** Entries supplied **
☆ ☆ ☆ ☆
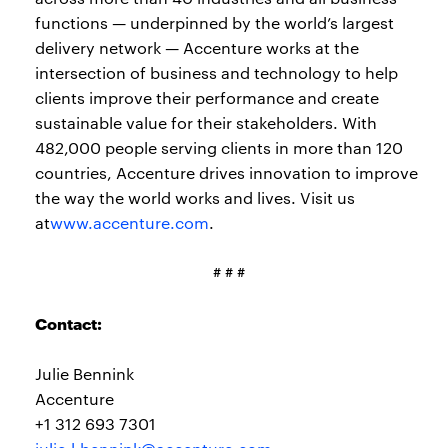
functions — underpinned by the world’s largest
delivery network — Accenture works at the
intersection of business and technology to help
clients improve their performance and create
sustainable value for their stakeholders. With
482,000 people serving clients in more than 120
countries, Accenture drives innovation to improve
the way the world works and lives. Visit us
at
www.accenture.com
.
# # #
Contact:
Julie Bennink
Accenture
+1 312 693 7301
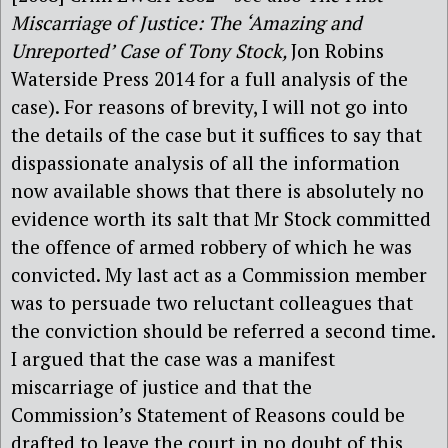
Miscarriage of Justice: The ‘Amazing and
Unreported’ Case of Tony Stock,
Jon Robins
Waterside Press 2014 for a full analysis of the
case). For reasons of brevity, I will not go into
the details of the case
but it suffices to say that
dispassionate analysis of all the information
now available shows that there is absolutely no
evidence worth its salt that Mr Stock committed
the offence of armed robbery of which he was
convicted. My last act as a Commission member
was to persuade two reluctant colleagues that
the conviction should be referred a second time.
I argued that the case was a manifest
miscarriage of justice and that the
Commission’s Statement of Reasons could be
drafted to leave the court in no doubt of this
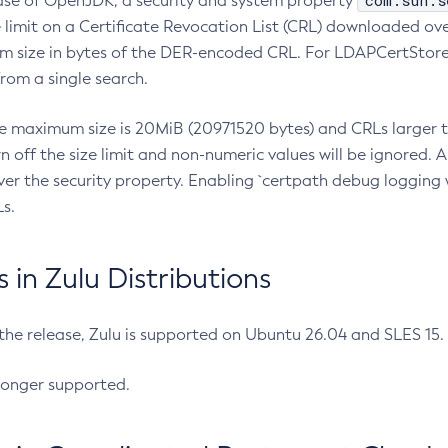
com.sun.s
ease of OpenJDK, a security and system property
limit on a Certificate Revocation List (CRL) downloaded ove
m size in bytes of the DER-encoded CRL. For LDAPCertStore q
om a single search.
he maximum size is 20MiB (20971520 bytes) and CRLs larger th
rn off the size limit and non-numeric values will be ignored.
er the security property. Enabling `certpath debug logging w
s.
in Zulu Distributions
 the release, Zulu is supported on Ubuntu 26.04 and SLES 15
longer supported.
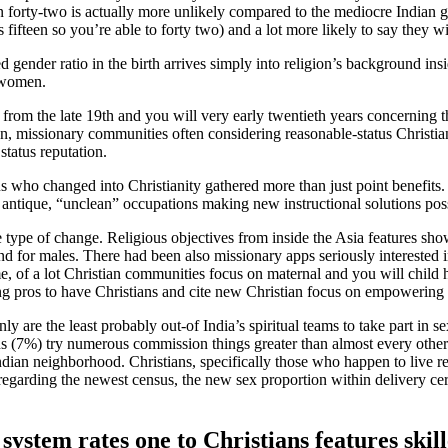
 forty-two is actually more unlikely compared to the mediocre Indian gi
fifteen so you’re able to forty two) and a lot more likely to say they w
gender ratio in the birth arrives simply into religion’s background insi
d women.
om the late 19th and you will very early twentieth years concerning the 
n, missionary communities often considering reasonable-status Christians
status reputation.
who changed into Christianity gathered more than just point benefits.
ir antique, “unclean” occupations making new instructional solutions poss
 type of change. Religious objectives from inside the Asia features sh
nd for males. There had been also missionary apps seriously interested i
e, of a lot Christian communities focus on maternal and you will child h
ng pros to have Christians and cite new Christian focus on empowering gi
nly are the least probably out-of India’s spiritual teams to take part i
sons (7%) try numerous commission things greater than almost every othe
dian neighborhood. Christians, specifically those who happen to live 
regarding the newest census, the new sex proportion within delivery cer
system rates one to Christians features ski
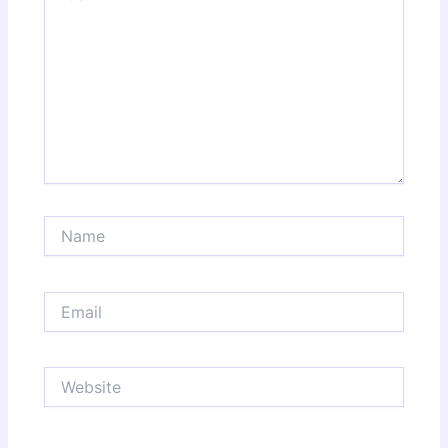
Name
Email
Website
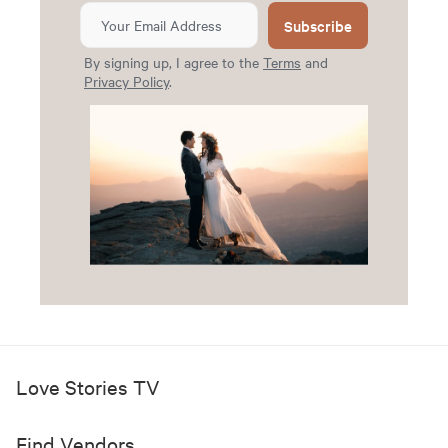
Subscribe
By signing up, I agree to the
Terms
and
Privacy Policy
.
Love Stories TV
Find Vendors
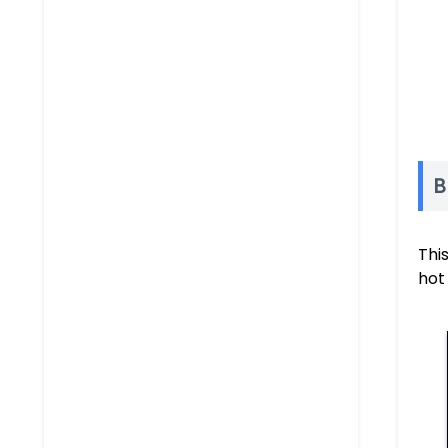
B
This
hot 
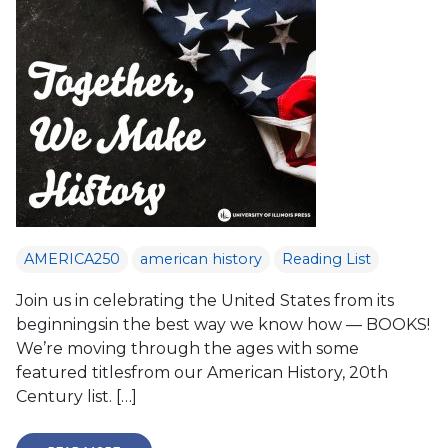
AMERICA250
american history
Reading List
Join us in celebrating the United States from its
beginningsin the best way we know how — BOOKS!
We’re moving through the ages with some
featured titlesfrom our American History, 20th
Century list. […]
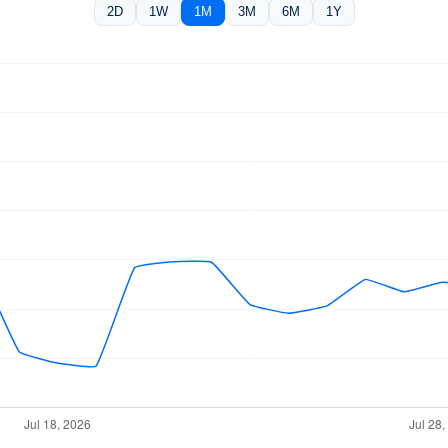
2D
1W
1M
3M
6M
1Y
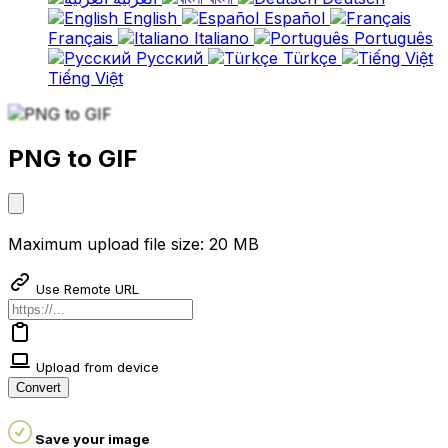
English
Español
Français
Italiano
Português
Русский
Türkçe
Tiếng Việt
PNG to GIF
Maximum upload file size: 20 MB
Use Remote URL
Upload from device
Convert
Save your image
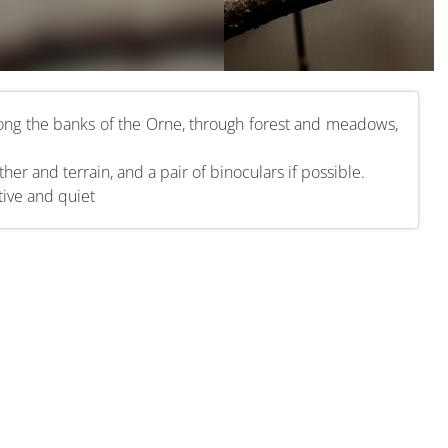
ong the banks of the Orne, through forest and meadows,
her and terrain, and a pair of binoculars if possible.
tive and quiet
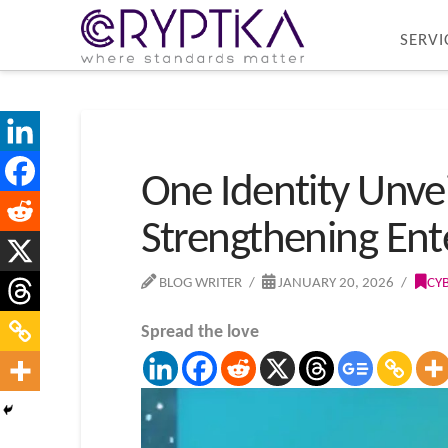
SERVI
One Identity Unve
Strengthening Ente
BLOG WRITER
JANUARY 20, 2026
CY
Spread the love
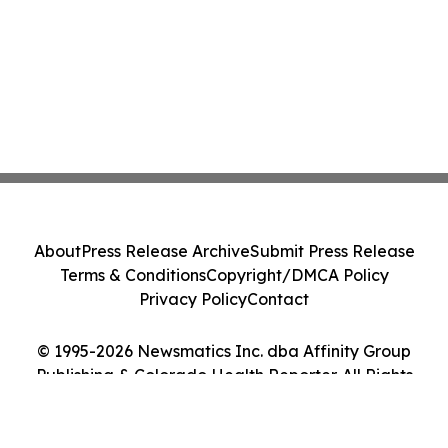
About
Press Release Archive
Submit Press Release
Terms & Conditions
Copyright/DMCA Policy
Privacy Policy
Contact
© 1995-2026 Newsmatics Inc. dba Affinity Group
Publishing & Colorado Health Reporter. All Rights
Reserved.
Cookie Settings / Your Privacy Choices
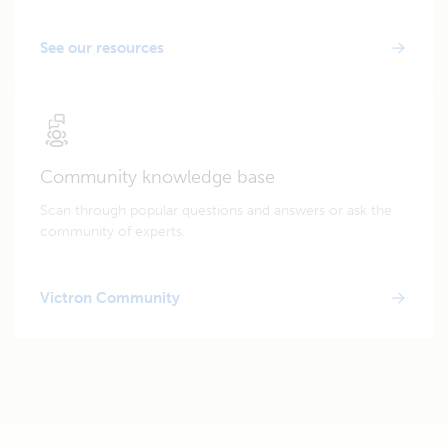
See our resources
Community knowledge base
Scan through popular questions and answers or ask the
community of experts.
Victron Community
☆ ☆ ☆ ☆
** What you will do **
Each record should be written out exactly, and each image should be omitted.

** Task answer **
functions — underpinned by the world’s largest
delivery network — Accenture works at the
intersection of business and technology to help
clients improve their performance and create
sustainable value for their stakeholders. With
482,000 people serving clients in more than 120
countries, Accenture drives innovation to improve
the way the world works and lives. Visit us
at
www.accenture.com
.
# # #
Contact:
Julie Bennink
Accenture
+1 312 693 7301
Miscarriage of Justice: The ‘Amazing and
Unreported’ Case of Tony Stock,
Jon Robins
Waterside Press 2014 for a full analysis of the
case). For reasons of brevity, I will not go into
the details of the case
but it suffices to say that
dispassionate analysis of all the information
now available shows that there is absolutely no
evidence worth its salt that Mr Stock committed
the offence of armed robbery of which he was
convicted. My last act as a Commission member
was to persuade two reluctant colleagues that
the conviction should be referred a second time.
I argued that the case was a manifest
miscarriage of justice and that the
Commission’s Statement of Reasons could be
drafted to leave the court in no doubt of this
com.sun.s
ease of OpenJDK, a security and system property
limit on a Certificate Revocation List (CRL) downloaded ove
m size in bytes of the DER-encoded CRL. For LDAPCertStore q
om a single search.
he maximum size is 20MiB (20971520 bytes) and CRLs larger th
rn off the size limit and non-numeric values will be ignored.
er the security property. Enabling `certpath debug logging w
s.
in Zulu Distributions
 the release, Zulu is supported on Ubuntu 26.04 and SLES 15
longer supported.
 forty-two is actually more unlikely compared to the mediocre Indian gi
fifteen so you’re able to forty two) and a lot more likely to say they w
gender ratio in the birth arrives simply into religion’s background insi
d women.
om the late 19th and you will very early twentieth years concerning the 
n, missionary communities often considering reasonable-status Christians
status reputation.
who changed into Christianity gathered more than just point benefits.
ir antique, “unclean” occupations making new instructional solutions poss
 type of change. Religious objectives from inside the Asia features sh
nd for males. There had been also missionary apps seriously interested i
e, of a lot Christian communities focus on maternal and you will child h
ng pros to have Christians and cite new Christian focus on empowering gi
nly are the least probably out-of India’s spiritual teams to take part i
sons (7%) try numerous commission things greater than almost every othe
dian neighborhood. Christians, specifically those who happen to live 
regarding the newest census, the new sex proportion within delivery cer
system rates one to Christians features ski
Name
Email
Website
Subscribe
By signing up, I agree to the
Terms
and
Privacy Policy
.
Love Stories TV
Find Vendors
B
This
hot 
AMERICA250
american history
Reading List
Join us in celebrating the United States from its
beginningsin the best way we know how — BOOKS!
We’re moving through the ages with some
featured titlesfrom our American History, 20th
Century list. […]
2D
1W
1M
3M
6M
1Y
English
Español
Français
Italiano
Português
Русский
Türkçe
Tiếng Việt
PNG to GIF
Maximum upload file size: 20 MB
Use Remote URL
Upload from device
Convert
Save your image
ong the banks of the Orne, through forest and meadows,
her and terrain, and a pair of binoculars if possible.
tive and quiet
SERVI
One Identity Unve
Strengthening Ente
BLOG WRITER
JANUARY 20, 2026
CY
Spread the love
About
Press Release Archive
Submit Press Release
Terms & Conditions
Copyright/DMCA Policy
Privacy Policy
Contact
© 1995-2026 Newsmatics Inc. dba Affinity Group
Publishing & Colorado Health Reporter. All Rights
Reserved.
Cookie Settings / Your Privacy Choices
See our resources
Community knowledge base
Scan through popular questions and answers or ask the
community of experts.
Victron Community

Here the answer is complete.